» **Your task**:
Pick out every line of the material that contains the word "tầng", matching case exactly.

++++++++

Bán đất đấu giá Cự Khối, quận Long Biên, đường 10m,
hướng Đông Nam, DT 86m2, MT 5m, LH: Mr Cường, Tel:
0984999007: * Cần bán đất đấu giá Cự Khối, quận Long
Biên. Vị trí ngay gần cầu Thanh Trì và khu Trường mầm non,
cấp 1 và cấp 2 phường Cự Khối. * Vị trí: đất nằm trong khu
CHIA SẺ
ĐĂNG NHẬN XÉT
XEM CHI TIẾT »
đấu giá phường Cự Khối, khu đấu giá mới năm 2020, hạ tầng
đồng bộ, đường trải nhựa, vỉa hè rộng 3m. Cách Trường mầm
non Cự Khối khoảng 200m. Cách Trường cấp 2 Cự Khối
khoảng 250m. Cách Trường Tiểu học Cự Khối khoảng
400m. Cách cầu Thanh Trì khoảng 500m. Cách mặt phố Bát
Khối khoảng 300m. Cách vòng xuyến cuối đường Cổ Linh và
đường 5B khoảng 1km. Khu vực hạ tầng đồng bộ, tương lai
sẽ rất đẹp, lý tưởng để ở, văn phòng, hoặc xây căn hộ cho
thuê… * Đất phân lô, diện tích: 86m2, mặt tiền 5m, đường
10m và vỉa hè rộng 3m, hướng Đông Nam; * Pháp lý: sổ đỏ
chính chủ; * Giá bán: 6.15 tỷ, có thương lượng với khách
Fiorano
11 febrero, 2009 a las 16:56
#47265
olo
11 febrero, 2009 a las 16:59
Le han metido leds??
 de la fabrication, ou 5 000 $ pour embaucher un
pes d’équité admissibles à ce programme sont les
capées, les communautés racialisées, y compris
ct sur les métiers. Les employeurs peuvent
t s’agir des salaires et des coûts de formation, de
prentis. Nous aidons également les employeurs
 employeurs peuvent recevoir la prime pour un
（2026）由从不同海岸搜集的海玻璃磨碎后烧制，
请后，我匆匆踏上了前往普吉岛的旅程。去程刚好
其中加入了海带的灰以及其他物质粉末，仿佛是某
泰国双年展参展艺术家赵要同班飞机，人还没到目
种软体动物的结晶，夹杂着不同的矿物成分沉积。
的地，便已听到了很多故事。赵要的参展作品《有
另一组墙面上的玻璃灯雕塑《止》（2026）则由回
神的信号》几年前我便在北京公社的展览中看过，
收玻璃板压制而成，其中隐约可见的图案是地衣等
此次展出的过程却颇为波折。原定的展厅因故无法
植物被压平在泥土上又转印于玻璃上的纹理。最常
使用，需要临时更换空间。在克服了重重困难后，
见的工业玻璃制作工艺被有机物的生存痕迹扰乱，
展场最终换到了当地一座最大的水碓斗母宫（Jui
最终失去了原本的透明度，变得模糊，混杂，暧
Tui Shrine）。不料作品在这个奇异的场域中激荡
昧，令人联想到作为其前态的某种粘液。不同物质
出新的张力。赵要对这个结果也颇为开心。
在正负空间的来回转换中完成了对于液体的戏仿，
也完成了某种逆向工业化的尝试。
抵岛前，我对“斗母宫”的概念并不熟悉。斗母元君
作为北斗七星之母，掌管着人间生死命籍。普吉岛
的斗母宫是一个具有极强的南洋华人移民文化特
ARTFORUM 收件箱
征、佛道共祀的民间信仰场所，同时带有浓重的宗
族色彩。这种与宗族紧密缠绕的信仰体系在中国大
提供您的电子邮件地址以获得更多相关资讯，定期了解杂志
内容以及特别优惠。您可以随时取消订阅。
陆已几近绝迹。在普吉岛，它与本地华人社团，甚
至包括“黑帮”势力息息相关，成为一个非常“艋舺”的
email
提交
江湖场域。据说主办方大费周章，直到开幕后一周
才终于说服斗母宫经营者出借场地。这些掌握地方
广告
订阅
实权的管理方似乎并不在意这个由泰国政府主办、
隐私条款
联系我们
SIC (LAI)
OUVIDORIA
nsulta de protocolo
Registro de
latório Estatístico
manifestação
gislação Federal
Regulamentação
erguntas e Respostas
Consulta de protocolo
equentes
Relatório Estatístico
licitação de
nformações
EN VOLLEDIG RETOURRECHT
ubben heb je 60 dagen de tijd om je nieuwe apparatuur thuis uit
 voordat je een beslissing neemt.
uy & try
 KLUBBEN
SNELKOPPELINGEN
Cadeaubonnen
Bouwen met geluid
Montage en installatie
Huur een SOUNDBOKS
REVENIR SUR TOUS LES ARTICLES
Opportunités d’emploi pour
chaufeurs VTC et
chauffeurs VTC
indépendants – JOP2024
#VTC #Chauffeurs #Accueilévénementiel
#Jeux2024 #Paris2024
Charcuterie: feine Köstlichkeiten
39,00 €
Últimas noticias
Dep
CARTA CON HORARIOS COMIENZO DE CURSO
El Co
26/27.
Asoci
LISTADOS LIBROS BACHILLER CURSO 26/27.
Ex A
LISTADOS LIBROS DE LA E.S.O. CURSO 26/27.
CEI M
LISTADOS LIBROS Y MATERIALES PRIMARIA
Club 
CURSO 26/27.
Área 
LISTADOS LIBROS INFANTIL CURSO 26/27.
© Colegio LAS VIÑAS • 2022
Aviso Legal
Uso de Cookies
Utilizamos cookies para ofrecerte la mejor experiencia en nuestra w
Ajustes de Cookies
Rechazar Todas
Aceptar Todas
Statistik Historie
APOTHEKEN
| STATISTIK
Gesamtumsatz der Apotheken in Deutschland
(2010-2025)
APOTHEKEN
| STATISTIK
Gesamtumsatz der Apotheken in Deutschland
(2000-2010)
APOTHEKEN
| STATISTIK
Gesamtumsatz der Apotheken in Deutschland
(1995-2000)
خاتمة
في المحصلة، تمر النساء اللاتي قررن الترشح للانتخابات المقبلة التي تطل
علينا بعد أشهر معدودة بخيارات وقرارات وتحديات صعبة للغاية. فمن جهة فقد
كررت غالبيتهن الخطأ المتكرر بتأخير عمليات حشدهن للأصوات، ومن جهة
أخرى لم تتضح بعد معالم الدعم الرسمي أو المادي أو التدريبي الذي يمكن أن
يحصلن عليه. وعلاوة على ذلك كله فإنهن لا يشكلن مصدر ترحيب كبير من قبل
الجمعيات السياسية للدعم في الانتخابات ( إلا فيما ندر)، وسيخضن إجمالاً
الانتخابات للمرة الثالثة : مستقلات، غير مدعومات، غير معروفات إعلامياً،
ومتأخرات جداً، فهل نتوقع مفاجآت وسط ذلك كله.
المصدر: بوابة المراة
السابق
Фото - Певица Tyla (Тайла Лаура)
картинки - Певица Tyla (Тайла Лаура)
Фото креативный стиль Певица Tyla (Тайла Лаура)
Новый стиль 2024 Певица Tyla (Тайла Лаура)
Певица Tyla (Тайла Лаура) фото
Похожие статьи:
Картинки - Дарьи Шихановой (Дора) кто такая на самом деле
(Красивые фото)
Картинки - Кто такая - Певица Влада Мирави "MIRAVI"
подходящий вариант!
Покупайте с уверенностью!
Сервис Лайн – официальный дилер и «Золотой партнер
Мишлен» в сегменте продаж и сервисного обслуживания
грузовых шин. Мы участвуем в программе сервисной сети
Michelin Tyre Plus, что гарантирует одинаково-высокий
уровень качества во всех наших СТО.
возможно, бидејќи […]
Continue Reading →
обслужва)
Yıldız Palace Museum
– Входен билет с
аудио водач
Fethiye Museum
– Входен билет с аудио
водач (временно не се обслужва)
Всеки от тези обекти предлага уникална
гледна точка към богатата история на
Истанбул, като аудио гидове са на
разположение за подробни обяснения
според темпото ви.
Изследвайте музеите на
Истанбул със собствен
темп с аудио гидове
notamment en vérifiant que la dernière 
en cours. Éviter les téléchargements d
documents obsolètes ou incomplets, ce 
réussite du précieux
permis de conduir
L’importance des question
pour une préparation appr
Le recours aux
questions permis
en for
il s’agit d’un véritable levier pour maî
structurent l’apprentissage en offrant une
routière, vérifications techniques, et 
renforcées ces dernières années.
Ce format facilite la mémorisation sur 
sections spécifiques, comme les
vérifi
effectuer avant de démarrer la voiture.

++++++++

» **Your solution**:
đấu giá phường Cự Khối, khu đấu giá mới năm 2020, hạ tầng
đường 5B khoảng 1km. Khu vực hạ tầng đồng bộ, tương lai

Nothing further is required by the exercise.